QA Duncan Tait, Unisys

28 February 2008
Janine Milne

Unisys has come to the end of a three-year major restructuring program to turn around the fortunes of its services business. Duncan Tait, general manager for the UK, Middle East and Africa talks about the success of the turnaround and the company's plans for the future.
Q. Unisys' fortunes have been pretty rocky over recent years, so what makes Unisys a relevant company today and for the future?
A. You are witnessing the greatest turnaround in the IT industry for the last couple of decades. Although we do not shout about it, we have a significant effect on the customers and economies in which we operate. For instance, UK banking would stop tomorrow and make the credit crunch look minor. The 999 emergency system would not work either.
Q. You started a major restructuring program a few years ago, what are the results of those changes?
A. We began the strategy in 2005, largely because the market had changed. Unisys had already changed from being a provider of technology to services. No one else had made the move from 80% technology in the mid-90s to 80% services.
The restructuring makes us a much more focused company. Our Q4 results a couple of weeks ago show that the restructuring is biting now as we had double-digit growth.
Since the restructuring, our ability to move rapidly is our key differentiator with our competitors.

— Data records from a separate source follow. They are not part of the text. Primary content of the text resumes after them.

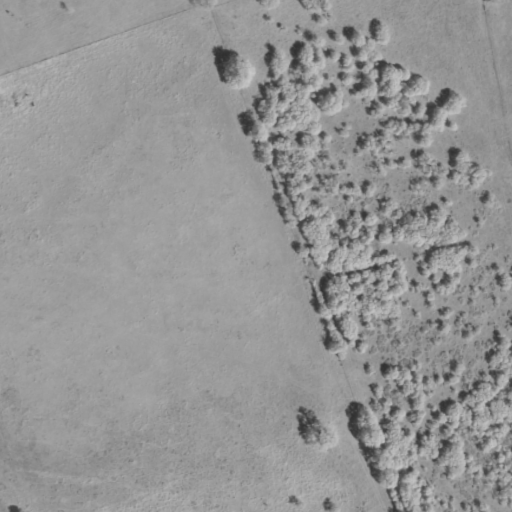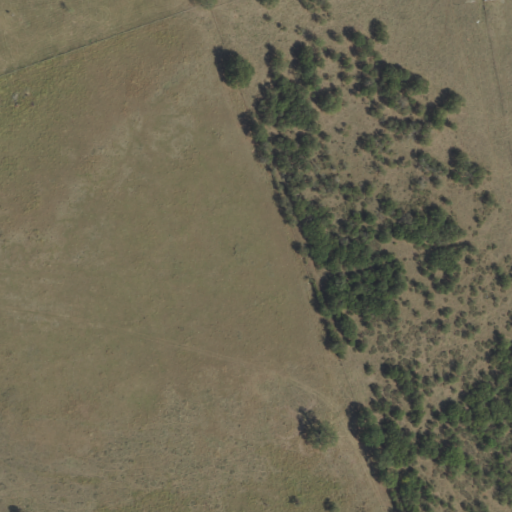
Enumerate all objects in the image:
building: (482, 0)
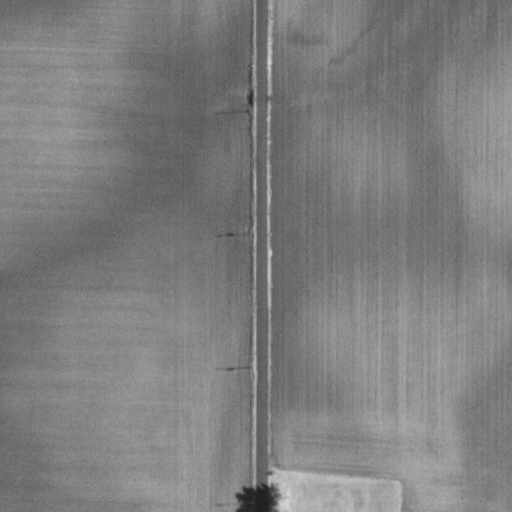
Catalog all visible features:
road: (262, 255)
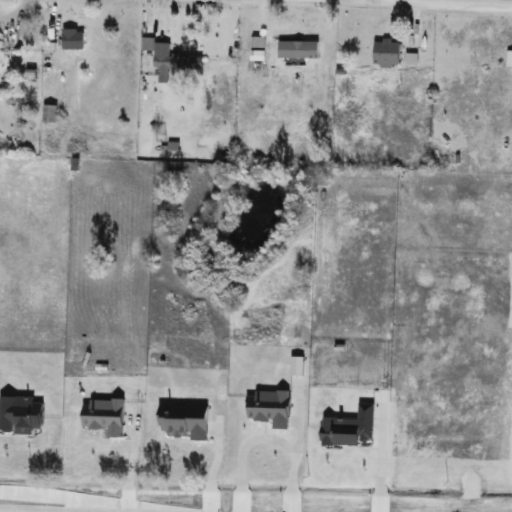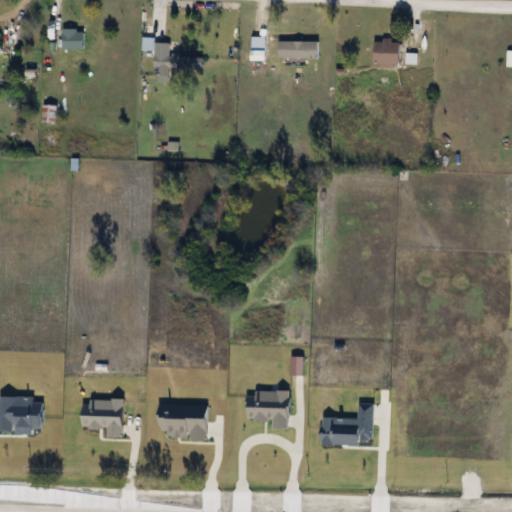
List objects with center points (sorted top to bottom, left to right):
road: (485, 0)
building: (73, 38)
building: (73, 38)
building: (298, 48)
building: (298, 49)
building: (387, 53)
building: (388, 53)
building: (259, 54)
building: (259, 54)
building: (509, 58)
building: (509, 58)
building: (174, 60)
building: (174, 61)
building: (290, 87)
building: (291, 87)
building: (49, 113)
building: (49, 113)
road: (265, 433)
road: (85, 500)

We are extremely focused on deep relationships in particular vertical markets. We have shrunk back to 500 clients globally. We are concentrating on a few verticals: financial services, transport and telcos, commercial services, and public sector. So now we have 500 accounts globally in three verticals. Equally, we have shrunk down what it is we sell from many things to five things: IT and BPO outsourcing, solutions for Microsoft, security, realtime infrastructure, and open source. We have also reduced our alliance partners to just nine. In 2005, we had a workforce of 37 000 and now about 30 000.
So the bulk of restructuring is now done, but there is always fine-tuning to be done. Today, 31% of our revenues come from consulting and systems integration, 42% from outsourcing, and then infrastructure is 18%, and the remainder core maintenance.
What is great is that we are now attracting and keeping people to the company and taken some sales guys from the competitors because it is an exciting place to be, and exciting to work for a company that is clear about what it is up to.
Q. How is business going in the UK market?
A. In the UK, we are focused on the public sector on the police and security and clearly the market for that is growing. We work with all 43 police forces. We would like to see our transportation business grow faster in the UK.
Q. How much work do you offshore?
A. The target was to get 20% offshore and we are about 17%-18% so we are on track to achieve that. There is some work we cannot offshore for legal reasons, but every piece of work that can be is offshored on day one to Budapest or Bangalore. We also have operations in Latin America and China, but for Europe, the market is predominantly Budapest and Bangalore.
Q. So what are your plans for the coming year?
A. We are going to stick to our strategy of having five areas and our 500 clients. We have a policy of taking some people off the list and adding new ones, but we will keep that 500 client number constant. One of our strengths is that a lot of customers have been with us a long time. LloydsTSB has been a customer for over 100 years and so has Skipton Building Society. This company has been around itself for 130 years.